## [Records from a dataset]
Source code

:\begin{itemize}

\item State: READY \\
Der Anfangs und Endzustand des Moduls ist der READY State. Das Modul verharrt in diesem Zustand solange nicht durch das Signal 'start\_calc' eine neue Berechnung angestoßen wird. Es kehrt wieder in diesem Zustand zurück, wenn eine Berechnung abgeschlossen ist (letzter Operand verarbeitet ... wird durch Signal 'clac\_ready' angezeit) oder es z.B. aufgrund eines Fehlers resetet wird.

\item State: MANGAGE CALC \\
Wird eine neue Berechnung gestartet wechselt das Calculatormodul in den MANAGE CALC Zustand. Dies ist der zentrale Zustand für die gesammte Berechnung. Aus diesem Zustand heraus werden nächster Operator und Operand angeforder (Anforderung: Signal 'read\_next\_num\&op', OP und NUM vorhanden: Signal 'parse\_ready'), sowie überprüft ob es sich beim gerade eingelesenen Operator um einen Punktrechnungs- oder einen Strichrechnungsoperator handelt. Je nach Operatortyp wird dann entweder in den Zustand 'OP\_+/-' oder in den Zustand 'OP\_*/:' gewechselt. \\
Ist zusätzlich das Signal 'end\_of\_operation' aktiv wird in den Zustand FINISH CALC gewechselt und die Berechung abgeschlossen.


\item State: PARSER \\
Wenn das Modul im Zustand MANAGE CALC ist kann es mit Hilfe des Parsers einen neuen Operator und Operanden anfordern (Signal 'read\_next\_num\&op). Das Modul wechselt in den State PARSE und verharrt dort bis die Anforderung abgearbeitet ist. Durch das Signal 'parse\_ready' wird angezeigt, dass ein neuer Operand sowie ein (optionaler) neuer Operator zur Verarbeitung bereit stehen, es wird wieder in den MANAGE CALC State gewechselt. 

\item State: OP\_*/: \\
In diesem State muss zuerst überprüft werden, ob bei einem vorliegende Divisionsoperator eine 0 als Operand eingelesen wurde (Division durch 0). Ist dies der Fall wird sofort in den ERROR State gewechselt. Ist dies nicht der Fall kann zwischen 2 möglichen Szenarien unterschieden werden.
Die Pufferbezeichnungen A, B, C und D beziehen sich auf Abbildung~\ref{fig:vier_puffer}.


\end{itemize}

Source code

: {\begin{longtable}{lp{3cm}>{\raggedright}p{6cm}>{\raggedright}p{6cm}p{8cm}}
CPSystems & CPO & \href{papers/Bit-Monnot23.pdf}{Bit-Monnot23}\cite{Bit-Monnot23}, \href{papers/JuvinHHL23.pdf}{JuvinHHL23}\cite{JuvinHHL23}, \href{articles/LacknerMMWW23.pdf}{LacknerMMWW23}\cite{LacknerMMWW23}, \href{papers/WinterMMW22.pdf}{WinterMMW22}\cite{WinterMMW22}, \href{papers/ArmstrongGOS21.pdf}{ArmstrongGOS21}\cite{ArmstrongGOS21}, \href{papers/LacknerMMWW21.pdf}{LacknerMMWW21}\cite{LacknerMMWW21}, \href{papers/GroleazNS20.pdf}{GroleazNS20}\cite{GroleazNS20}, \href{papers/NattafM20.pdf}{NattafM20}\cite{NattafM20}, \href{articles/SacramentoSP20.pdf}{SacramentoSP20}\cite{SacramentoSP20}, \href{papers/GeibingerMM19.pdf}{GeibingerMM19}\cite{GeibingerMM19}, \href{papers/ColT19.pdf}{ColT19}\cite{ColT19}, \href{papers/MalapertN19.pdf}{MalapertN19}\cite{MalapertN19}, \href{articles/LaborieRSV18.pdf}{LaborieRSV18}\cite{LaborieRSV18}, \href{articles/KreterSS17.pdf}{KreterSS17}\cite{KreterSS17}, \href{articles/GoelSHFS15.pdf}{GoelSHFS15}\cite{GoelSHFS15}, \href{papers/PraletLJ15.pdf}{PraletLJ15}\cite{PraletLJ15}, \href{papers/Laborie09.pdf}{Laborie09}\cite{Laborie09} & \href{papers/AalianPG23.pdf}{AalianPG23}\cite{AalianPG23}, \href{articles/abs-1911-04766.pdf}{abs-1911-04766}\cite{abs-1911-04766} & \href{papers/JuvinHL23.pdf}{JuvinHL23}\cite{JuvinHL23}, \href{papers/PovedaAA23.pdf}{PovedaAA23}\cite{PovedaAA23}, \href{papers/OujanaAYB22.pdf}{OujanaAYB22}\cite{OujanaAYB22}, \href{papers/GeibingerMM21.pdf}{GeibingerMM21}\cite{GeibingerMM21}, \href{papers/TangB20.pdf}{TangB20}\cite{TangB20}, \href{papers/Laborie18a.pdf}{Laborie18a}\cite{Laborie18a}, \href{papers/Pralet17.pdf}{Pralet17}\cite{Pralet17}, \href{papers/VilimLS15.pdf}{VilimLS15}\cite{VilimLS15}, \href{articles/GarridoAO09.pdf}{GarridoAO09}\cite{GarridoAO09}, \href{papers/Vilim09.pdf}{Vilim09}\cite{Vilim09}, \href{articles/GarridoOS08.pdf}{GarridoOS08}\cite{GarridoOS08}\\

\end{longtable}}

## [INSTRUCTIONS TO FOLLOW]
Your answer must be the lines above, unchanged, from the first one through the line that holds "Wenn das Modul", inclusive, and no others.

## [ANSWER BOX]
Source code

:\begin{itemize}

\item State: READY \\
Der Anfangs und Endzustand des Moduls ist der READY State. Das Modul verharrt in diesem Zustand solange nicht durch das Signal 'start\_calc' eine neue Berechnung angestoßen wird. Es kehrt wieder in diesem Zustand zurück, wenn eine Berechnung abgeschlossen ist (letzter Operand verarbeitet ... wird durch Signal 'clac\_ready' angezeit) oder es z.B. aufgrund eines Fehlers resetet wird.

\item State: MANGAGE CALC \\
Wird eine neue Berechnung gestartet wechselt das Calculatormodul in den MANAGE CALC Zustand. Dies ist der zentrale Zustand für die gesammte Berechnung. Aus diesem Zustand heraus werden nächster Operator und Operand angeforder (Anforderung: Signal 'read\_next\_num\&op', OP und NUM vorhanden: Signal 'parse\_ready'), sowie überprüft ob es sich beim gerade eingelesenen Operator um einen Punktrechnungs- oder einen Strichrechnungsoperator handelt. Je nach Operatortyp wird dann entweder in den Zustand 'OP\_+/-' oder in den Zustand 'OP\_*/:' gewechselt. \\
Ist zusätzlich das Signal 'end\_of\_operation' aktiv wird in den Zustand FINISH CALC gewechselt und die Berechung abgeschlossen.


\item State: PARSER \\
Wenn das Modul im Zustand MANAGE CALC ist kann es mit Hilfe des Parsers einen neuen Operator und Operanden anfordern (Signal 'read\_next\_num\&op). Das Modul wechselt in den State PARSE und verharrt dort bis die Anforderung abgearbeitet ist. Durch das Signal 'parse\_ready' wird angezeigt, dass ein neuer Operand sowie ein (optionaler) neuer Operator zur Verarbeitung bereit stehen, es wird wieder in den MANAGE CALC State gewechselt. 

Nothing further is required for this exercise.